Those who love the beach and frolicking in the water on the beautiful beaches of South Florida usually know what kinds of danger to watch out for: rip currents, jellyfish, sharks, polluted water, and so forth.
But your Jupiter orthopedic surgeons at The Medical Group of South Florida, want to warn you about another danger that few people are aware of: shorebreak.
This dangerous phenomenon occurs when waves break directly on the shore, and both large and small waves can be the culprit. Picturesque they may be, but they can cause injuries not only to extremities but to the cervical spine.
According to the National Oceanic and Atmospheric Administration (NOAA), spinal cord injuries most often occur when diving headfirst into the water or when bodysurfers and swimmers are tumbled about or pitched to the ground by the force of the breaking waves.
When waves approach the shore, the force that causes the wave to crest also scoops out water beneath it and piles it on top of the wave. The East Coast is particularly susceptible to this type of wave when tropical systems churning in the Atlantic create larger-than-normal waves. And since now is the peak of hurricane season, we will be at risk of experiencing more of these types of waves.

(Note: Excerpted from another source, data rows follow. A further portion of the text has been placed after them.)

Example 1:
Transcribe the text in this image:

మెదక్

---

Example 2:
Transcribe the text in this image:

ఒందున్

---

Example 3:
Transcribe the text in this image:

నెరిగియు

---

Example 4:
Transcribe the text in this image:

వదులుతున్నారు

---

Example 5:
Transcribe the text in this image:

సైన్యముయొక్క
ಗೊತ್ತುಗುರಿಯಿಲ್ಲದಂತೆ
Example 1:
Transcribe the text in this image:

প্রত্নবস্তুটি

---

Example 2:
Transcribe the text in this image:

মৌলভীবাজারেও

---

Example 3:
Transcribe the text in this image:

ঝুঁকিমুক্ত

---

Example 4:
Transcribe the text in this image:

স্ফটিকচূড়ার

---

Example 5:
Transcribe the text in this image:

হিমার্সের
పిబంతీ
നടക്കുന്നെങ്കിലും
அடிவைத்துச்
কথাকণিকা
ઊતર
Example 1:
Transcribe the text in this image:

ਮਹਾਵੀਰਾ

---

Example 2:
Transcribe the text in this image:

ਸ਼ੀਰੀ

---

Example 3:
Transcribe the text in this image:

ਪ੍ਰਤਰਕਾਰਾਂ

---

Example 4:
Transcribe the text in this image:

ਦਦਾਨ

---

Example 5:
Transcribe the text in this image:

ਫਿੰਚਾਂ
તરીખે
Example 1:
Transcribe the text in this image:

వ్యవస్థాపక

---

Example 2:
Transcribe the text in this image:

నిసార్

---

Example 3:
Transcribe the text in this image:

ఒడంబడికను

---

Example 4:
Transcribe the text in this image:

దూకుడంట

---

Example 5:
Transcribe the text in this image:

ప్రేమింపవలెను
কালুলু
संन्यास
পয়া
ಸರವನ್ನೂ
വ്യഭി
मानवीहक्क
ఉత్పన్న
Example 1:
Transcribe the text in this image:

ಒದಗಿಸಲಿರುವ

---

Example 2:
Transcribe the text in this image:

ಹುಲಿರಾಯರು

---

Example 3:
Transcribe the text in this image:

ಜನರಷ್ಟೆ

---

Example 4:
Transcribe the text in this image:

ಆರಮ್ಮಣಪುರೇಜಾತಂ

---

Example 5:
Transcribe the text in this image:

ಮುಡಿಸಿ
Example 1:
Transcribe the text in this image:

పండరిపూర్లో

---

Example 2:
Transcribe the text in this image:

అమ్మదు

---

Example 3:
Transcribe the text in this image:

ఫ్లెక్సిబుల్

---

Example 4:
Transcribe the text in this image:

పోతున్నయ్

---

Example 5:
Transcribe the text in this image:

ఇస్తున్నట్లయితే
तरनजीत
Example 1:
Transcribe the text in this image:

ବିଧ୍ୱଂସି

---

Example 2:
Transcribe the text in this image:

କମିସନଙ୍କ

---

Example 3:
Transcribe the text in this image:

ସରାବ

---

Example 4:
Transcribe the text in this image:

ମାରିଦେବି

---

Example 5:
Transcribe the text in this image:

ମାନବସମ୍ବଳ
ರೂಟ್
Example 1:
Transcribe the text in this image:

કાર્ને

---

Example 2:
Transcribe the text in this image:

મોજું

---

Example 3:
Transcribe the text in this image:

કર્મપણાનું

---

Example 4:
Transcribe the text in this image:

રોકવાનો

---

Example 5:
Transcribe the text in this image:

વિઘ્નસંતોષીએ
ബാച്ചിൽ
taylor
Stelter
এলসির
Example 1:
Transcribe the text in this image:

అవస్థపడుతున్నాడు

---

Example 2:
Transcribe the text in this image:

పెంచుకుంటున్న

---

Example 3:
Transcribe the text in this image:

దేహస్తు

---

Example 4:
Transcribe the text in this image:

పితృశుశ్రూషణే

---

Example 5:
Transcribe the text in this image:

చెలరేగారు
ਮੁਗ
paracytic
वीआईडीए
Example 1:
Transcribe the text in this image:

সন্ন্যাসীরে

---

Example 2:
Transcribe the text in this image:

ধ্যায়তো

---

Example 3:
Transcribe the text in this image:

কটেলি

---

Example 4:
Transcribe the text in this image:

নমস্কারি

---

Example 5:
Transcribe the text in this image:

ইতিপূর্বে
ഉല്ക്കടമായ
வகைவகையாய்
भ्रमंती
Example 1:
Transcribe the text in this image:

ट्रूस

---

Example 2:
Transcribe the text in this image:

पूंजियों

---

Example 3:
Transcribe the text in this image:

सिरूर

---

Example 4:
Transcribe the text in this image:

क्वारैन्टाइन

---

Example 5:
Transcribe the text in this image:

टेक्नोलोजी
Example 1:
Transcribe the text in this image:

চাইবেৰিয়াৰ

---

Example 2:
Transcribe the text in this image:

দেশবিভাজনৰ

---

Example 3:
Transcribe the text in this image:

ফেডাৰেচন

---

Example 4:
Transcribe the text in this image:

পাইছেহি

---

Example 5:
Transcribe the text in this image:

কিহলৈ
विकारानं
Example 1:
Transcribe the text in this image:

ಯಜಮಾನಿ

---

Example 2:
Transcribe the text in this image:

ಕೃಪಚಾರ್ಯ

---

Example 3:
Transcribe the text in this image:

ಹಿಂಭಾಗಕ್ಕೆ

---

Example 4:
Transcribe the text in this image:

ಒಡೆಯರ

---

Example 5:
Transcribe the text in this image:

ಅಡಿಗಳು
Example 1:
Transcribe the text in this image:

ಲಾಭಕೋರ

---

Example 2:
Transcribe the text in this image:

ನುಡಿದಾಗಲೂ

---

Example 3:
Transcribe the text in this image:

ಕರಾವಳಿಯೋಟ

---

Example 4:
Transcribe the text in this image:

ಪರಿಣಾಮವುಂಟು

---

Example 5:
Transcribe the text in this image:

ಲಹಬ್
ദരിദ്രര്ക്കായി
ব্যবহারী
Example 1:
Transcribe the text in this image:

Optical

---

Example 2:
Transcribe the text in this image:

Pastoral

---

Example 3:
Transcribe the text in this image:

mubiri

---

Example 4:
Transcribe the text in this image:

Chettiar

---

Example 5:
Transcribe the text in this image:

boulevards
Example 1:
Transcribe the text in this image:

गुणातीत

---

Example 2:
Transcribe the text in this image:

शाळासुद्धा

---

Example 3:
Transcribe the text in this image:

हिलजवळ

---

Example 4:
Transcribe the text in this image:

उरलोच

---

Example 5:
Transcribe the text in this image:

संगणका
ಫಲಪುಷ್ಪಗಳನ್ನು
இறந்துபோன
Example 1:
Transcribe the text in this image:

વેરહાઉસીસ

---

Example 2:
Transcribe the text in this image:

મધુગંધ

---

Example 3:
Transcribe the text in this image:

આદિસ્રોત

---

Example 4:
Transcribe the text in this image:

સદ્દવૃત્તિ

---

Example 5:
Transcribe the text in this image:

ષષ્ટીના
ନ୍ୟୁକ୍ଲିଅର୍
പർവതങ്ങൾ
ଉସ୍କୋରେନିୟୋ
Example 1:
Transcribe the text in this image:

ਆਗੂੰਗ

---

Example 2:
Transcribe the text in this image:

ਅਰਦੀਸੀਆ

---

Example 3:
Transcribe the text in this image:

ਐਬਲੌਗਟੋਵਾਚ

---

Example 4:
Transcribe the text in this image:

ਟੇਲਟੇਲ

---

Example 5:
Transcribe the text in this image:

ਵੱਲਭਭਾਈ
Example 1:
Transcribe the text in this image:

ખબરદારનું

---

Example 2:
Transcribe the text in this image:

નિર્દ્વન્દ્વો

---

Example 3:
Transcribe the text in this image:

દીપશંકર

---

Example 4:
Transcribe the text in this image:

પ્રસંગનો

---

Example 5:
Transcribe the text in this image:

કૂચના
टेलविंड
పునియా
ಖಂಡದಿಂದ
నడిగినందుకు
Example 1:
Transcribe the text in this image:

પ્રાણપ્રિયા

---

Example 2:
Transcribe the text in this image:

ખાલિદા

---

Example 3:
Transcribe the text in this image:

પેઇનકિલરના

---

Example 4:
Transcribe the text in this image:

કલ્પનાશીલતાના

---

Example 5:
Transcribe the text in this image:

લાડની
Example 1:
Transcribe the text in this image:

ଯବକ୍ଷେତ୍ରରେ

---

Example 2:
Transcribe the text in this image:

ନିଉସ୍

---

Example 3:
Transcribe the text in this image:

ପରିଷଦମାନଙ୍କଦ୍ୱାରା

Sgt. Ed Fisher, a 22-year veteran of the Ocean City Beach Patrol (OCBP) told The Huffington Post, “Shorebreak occurs when waves, rather than breaking on the sandbar, continue to build and crash with full force on the shore with little or no water depth. When unsuspecting victims find themselves on a breaking wave and they are being thrown into shallow water, they have set themselves up for a tragedy.”
So how can you avoid injury or even death in shorebreak? First of all, heed the first rule of frolicking in the surf: “Feet on the sand till the lifeguard stand.” In other words, never enter the water unless you can see the lifeguard. And ask the lifeguard on duty about surf conditions before going in. It’s their job to know what the swimming and surf conditions are like.
Second, judge for yourself. The first time you go into the water, walk in. This gives you the chance to evaluate the conditions, ascertain the depth of the water, and to see where the waves are breaking.
If you are body surfing, you should do it with your head up so you can see the oncoming waves, and keep your arms in front of your body in case you unexpectedly hit ground. If you’re on a surfboard or boogie board, ride the back half to ensure the board hits the shore before you do.
As always, enjoy your time at the beach, but do so sensibly.